You mentioned your plans to exhibit your products in Las Vegas this year. When will this exhibition take place and is there a specific product that you plan to highlight at the event?
It starts July 10th, 2023, and we would like to showcase highly functional skincare products and base makeup products to the American market.
Cosmetic companies have to put out a range of products to cater to different skin types. You have talked about how you are catering your products to Asian skin, but how are you adapting your products to suit American skin?
Basically, Japan has very advanced technology for producing skincare products. Take for example a company that manufactures mixers for emulsions. They produce equipment for making moisturizers, which can be very diverse based on the type of moisturizer you want to produce. We found that people in the American market really care about sensitive skincare products such as creams that work against UV light. The products for UV care are mostly over-the-counter (OTC) products, but when you propose any skincare products for UV, it is important to combine them with the functionality of anti-aging.
We have been providing cleansing oil for a major brand globally for a long time now, and recently we have also proposed a foundation for that brand too. Speaking about moisturizers, I think that the technology in Japan is quite advanced so I believe that some moisturizers produced in Japan can be proposed for the American market, as well as amino acid-based moisturizers.
One trend we are seeing when it comes to the development of cosmetics today is the advent of cell programming; firms are programming cells to produce innovative and sustainable beauty ingredients through fermentation. As a company that is experienced in the cosmetic field, what are your thoughts on cell programming in the cosmetics industry, and in the future, do you believe it will play a key role in beauty manufacturing?
I am not quite familiar with cell programming, but I think speaking about the logic of aging, there is a part of our bodies called Keratinocytes and the DNA is in it. Once that DNA is damaged by UVs or something else, the DNA makes an error and aging occurs. We are trying to find an ingredient to repair that error and incorporate it into our cosmetic products to stop aging. We are currently researching those ingredients in Europe and we have also started conducting clinical tests both in Japan and overseas so that we may attach proven evidence to our products.
When you talk about cell programming my mind goes to stem cells and we are already using those in some of our products. We are producing some products with stem cells but not cultured in our lab.

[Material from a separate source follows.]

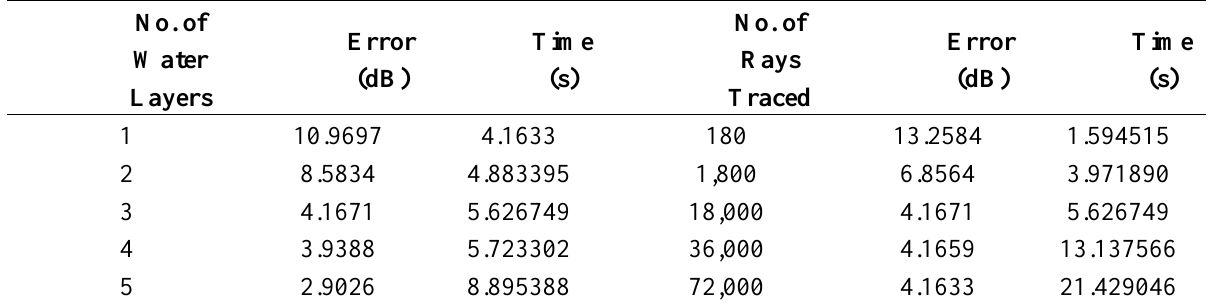
Table 1. Impact of parameters on both accuracy and computation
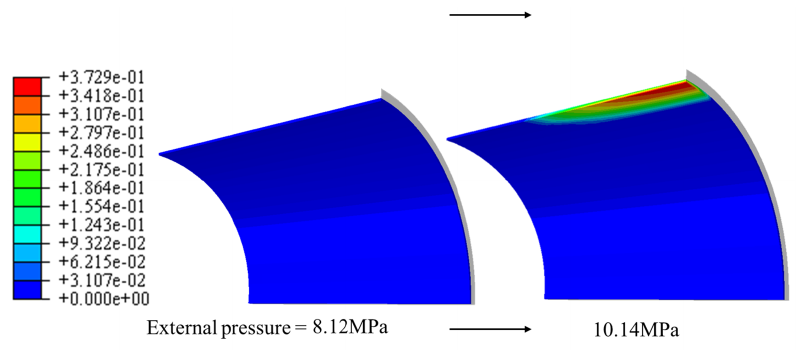
Figure 15. Scalar stiffness degradation for cohesive surfaces.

Imagine that we come back and have this interview all over again in 5 years' time. What goals do you hope to have achieved by then?
We simply want to be a more global company, and part of achieving that lies in the exhibition I mentioned that is happening in Las Vegas. Taking advantage of this event will allow us to permeate America as well as China. Currently, we are an Asian ODM maker but really, we want to be a global ODM maker, that is the goal.